Don’t be afraid of the polite “no” – delivered with a reason often helps. For example, to a demanding colleague: “I’d like to be able to help with this, but I’m afraid I’m on a tight deadline with something else.”
Stop for a minute and put yourself in their shoes
“Remember that if someone is being difficult, it can be helpful to reframe it to understand that it’s usually because their life is difficult right now,” says Georgiou. “They might have pressure at work from someone higher up, or there could be something going on in their life that has made them particularly snappy that day.
“It can be a supportive thing in a stressful moment to consider that and give yourself a chance to pause. Remember that two things can be true at once: someone can be difficult or angry with you, you can understand them, and it’s okay for you to feel how you feel.”
This concept is similar to the main theory behind cognitive behavioural therapy (CBT), which teaches techniques that help you reframe your perspective and replace unhelpful beliefs and thoughts with more realistic ones – and can be applied to most areas of your life.
A study published in the Journal of Personality and Social Psychology in 2014 found that how we talk to ourselves has an impact on how we process emotions and manage stress. Stressful relationships can impact self-esteem – this is especially true of challenging relationships with family members.
“You see it with children whose parents have been strict with them – we start to speak to ourselves in the way we’ve been spoken to,” says Trent. To combat this, she suggests making a conscious effort to speak to yourself the way you would a best friend, with empathy and understanding.
Elaine Meade is a psychotherapist who specialises in positive psychology. “Positive self-talk helps you reframe the way you look at stressful situations, understanding that you will approach challenges with the best of your ability and that whatever the outcome – you did the best you could,” she says.
“Tackling these situations with an ‘I can do this’ mindset rather than a negative ‘this is too hard’ one, opens up new ways of thinking and problem-solving.” Which in turn will give you ammunition to deal with soul-sapping individuals.

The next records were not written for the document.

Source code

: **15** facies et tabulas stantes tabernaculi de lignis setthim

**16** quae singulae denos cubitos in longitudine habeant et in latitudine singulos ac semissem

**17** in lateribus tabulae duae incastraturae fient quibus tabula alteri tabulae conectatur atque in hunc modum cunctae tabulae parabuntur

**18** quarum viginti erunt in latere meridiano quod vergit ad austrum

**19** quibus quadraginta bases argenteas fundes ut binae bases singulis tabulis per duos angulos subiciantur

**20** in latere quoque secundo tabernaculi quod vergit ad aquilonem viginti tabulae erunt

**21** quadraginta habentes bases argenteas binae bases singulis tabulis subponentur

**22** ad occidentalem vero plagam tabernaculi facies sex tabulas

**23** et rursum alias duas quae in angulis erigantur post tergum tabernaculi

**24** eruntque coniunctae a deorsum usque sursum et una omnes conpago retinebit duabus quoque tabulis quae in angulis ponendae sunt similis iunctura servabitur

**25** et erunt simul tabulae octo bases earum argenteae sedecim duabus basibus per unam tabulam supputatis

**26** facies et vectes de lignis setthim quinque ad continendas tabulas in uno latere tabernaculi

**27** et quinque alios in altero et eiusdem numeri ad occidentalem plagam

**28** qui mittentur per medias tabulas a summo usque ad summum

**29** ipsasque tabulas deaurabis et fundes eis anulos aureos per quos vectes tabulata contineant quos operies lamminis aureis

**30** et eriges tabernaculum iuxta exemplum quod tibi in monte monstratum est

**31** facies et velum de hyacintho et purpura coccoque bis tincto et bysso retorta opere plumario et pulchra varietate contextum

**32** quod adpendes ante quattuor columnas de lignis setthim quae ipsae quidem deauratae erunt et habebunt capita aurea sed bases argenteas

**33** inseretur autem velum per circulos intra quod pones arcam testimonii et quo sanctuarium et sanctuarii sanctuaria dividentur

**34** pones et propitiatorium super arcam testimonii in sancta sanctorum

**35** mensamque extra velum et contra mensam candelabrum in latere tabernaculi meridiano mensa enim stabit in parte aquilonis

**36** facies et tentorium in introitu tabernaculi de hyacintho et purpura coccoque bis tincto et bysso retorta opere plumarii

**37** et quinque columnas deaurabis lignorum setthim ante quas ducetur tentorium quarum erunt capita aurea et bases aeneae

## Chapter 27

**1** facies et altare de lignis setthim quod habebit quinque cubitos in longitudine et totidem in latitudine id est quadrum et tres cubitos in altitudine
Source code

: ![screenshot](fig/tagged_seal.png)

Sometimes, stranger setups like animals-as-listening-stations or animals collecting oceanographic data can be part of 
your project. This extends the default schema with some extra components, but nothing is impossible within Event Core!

Call time on relationships that endlessly cause you stress
Another part of challenging negative self-talk is freeing yourself from obligation, says Trent. Get rid of the “coulds, shoulds, woulds, and musts”, she says.
Of course, it’s possible to call time on a relationship if it’s a tricky friendship – less so if it’s your boss.
“No matter what, relationships should be reciprocal,” says Trent. “If they won’t allow you to assert yourself then it might be that the relationship has run its course.”